Your task
Copy out the data word for word. The images are not part of the copy.

Source material
- - - -

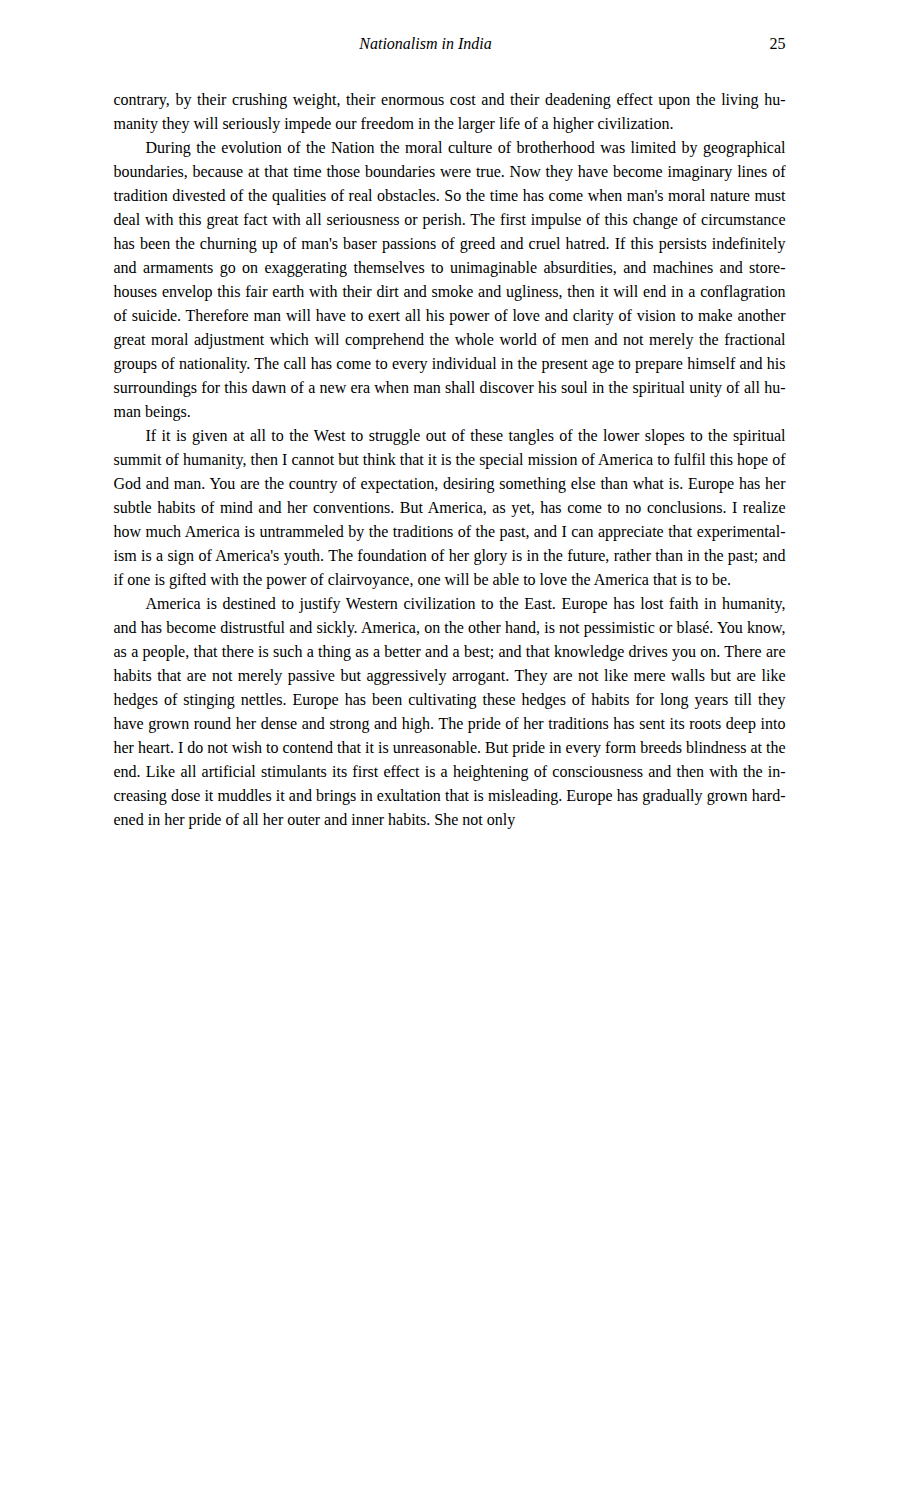Nationalism in India 25
contrary, by their crushing weight, their enormous cost and their deadening effect upon the living humanity they will seriously impede our freedom in the larger life of a higher civilization.
During the evolution of the Nation the moral culture of brotherhood was limited by geographical boundaries, because at that time those boundaries were true. Now they have become imaginary lines of tradition divested of the qualities of real obstacles. So the time has come when man's moral nature must deal with this great fact with all seriousness or perish. The first impulse of this change of circumstance has been the churning up of man's baser passions of greed and cruel hatred. If this persists indefinitely and armaments go on exaggerating themselves to unimaginable absurdities, and machines and store-houses envelop this fair earth with their dirt and smoke and ugliness, then it will end in a conflagration of suicide. Therefore man will have to exert all his power of love and clarity of vision to make another great moral adjustment which will comprehend the whole world of men and not merely the fractional groups of nationality. The call has come to every individual in the present age to prepare himself and his surroundings for this dawn of a new era when man shall discover his soul in the spiritual unity of all human beings.
If it is given at all to the West to struggle out of these tangles of the lower slopes to the spiritual summit of humanity, then I cannot but think that it is the special mission of America to fulfil this hope of God and man. You are the country of expectation, desiring something else than what is. Europe has her subtle habits of mind and her conventions. But America, as yet, has come to no conclusions. I realize how much America is untrammeled by the traditions of the past, and I can appreciate that experimentalism is a sign of America's youth. The foundation of her glory is in the future, rather than in the past; and if one is gifted with the power of clairvoyance, one will be able to love the America that is to be.
America is destined to justify Western civilization to the East. Europe has lost faith in humanity, and has become distrustful and sickly. America, on the other hand, is not pessimistic or blasé. You know, as a people, that there is such a thing as a better and a best; and that knowledge drives you on. There are habits that are not merely passive but aggressively arrogant. They are not like mere walls but are like hedges of stinging nettles. Europe has been cultivating these hedges of habits for long years till they have grown round her dense and strong and high. The pride of her traditions has sent its roots deep into her heart. I do not wish to contend that it is unreasonable. But pride in every form breeds blindness at the end. Like all artificial stimulants its first effect is a heightening of consciousness and then with the increasing dose it muddles it and brings in exultation that is misleading. Europe has gradually grown hardened in her pride of all her outer and inner habits. She not only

- - - -

Answer area
Nationalism in India 25
contrary, by their crushing weight, their enormous cost and their deadening effect upon the living humanity they will seriously impede our freedom in the larger life of a higher civilization.
During the evolution of the Nation the moral culture of brotherhood was limited by geographical boundaries, because at that time those boundaries were true. Now they have become imaginary lines of tradition divested of the qualities of real obstacles. So the time has come when man's moral nature must deal with this great fact with all seriousness or perish. The first impulse of this change of circumstance has been the churning up of man's baser passions of greed and cruel hatred. If this persists indefinitely and armaments go on exaggerating themselves to unimaginable absurdities, and machines and store-houses envelop this fair earth with their dirt and smoke and ugliness, then it will end in a conflagration of suicide. Therefore man will have to exert all his power of love and clarity of vision to make another great moral adjustment which will comprehend the whole world of men and not merely the fractional groups of nationality. The call has come to every individual in the present age to prepare himself and his surroundings for this dawn of a new era when man shall discover his soul in the spiritual unity of all human beings.
If it is given at all to the West to struggle out of these tangles of the lower slopes to the spiritual summit of humanity, then I cannot but think that it is the special mission of America to fulfil this hope of God and man. You are the country of expectation, desiring something else than what is. Europe has her subtle habits of mind and her conventions. But America, as yet, has come to no conclusions. I realize how much America is untrammeled by the traditions of the past, and I can appreciate that experimentalism is a sign of America's youth. The foundation of her glory is in the future, rather than in the past; and if one is gifted with the power of clairvoyance, one will be able to love the America that is to be.
America is destined to justify Western civilization to the East. Europe has lost faith in humanity, and has become distrustful and sickly. America, on the other hand, is not pessimistic or blasé. You know, as a people, that there is such a thing as a better and a best; and that knowledge drives you on. There are habits that are not merely passive but aggressively arrogant. They are not like mere walls but are like hedges of stinging nettles. Europe has been cultivating these hedges of habits for long years till they have grown round her dense and strong and high. The pride of her traditions has sent its roots deep into her heart. I do not wish to contend that it is unreasonable. But pride in every form breeds blindness at the end. Like all artificial stimulants its first effect is a heightening of consciousness and then with the increasing dose it muddles it and brings in exultation that is misleading. Europe has gradually grown hardened in her pride of all her outer and inner habits. She not only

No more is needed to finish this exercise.